:: Your objective ::
In the records below, count every line where the string "背景的知觉能力" appears, and reply with the count only.

(Saved data entries)
* * *
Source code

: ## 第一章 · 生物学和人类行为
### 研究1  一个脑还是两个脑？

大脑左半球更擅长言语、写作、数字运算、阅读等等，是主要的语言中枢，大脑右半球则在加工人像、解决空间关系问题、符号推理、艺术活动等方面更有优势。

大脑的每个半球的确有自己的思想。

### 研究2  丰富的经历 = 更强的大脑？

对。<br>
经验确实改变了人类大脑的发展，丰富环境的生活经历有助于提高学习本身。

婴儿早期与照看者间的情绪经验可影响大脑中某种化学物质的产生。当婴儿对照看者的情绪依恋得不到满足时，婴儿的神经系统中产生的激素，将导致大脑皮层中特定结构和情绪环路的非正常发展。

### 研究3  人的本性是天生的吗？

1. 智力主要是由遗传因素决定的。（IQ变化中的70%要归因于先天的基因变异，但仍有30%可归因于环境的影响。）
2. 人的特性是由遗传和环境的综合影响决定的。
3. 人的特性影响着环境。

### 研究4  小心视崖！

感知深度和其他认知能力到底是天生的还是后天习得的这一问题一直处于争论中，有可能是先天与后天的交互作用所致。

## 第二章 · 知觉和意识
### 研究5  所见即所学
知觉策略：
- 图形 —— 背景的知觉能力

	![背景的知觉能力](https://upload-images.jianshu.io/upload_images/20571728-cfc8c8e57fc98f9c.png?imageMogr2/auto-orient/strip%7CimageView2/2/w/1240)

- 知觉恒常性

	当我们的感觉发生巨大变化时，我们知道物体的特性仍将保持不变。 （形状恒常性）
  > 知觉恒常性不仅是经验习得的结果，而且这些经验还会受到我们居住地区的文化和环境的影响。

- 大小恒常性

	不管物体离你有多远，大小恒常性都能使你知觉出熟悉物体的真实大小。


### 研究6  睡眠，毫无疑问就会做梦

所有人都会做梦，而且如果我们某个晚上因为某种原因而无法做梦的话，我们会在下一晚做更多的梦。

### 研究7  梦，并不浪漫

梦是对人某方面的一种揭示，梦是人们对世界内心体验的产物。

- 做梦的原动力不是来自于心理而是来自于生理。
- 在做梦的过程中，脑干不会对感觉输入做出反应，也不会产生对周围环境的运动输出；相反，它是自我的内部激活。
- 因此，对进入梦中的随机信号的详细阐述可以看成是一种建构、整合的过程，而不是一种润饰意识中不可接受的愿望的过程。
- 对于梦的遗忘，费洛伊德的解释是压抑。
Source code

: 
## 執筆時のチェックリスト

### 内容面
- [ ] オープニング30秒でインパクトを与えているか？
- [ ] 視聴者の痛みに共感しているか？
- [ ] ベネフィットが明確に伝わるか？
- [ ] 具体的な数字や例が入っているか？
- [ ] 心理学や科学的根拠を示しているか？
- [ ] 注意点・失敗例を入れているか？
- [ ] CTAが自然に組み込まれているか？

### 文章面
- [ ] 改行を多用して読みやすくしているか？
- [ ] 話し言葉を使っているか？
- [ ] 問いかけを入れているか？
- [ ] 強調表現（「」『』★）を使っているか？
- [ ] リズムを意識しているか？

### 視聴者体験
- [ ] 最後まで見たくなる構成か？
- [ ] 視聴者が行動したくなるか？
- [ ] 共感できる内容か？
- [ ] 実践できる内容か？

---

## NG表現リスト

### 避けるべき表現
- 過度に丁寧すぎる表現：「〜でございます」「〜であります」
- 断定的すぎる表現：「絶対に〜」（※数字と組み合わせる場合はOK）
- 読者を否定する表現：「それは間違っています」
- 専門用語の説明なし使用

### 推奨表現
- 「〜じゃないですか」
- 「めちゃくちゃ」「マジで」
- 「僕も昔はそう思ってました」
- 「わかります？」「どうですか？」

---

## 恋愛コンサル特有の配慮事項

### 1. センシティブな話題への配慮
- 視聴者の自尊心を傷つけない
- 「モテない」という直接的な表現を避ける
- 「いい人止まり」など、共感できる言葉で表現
* * *
:: Solution for this exercise ::
2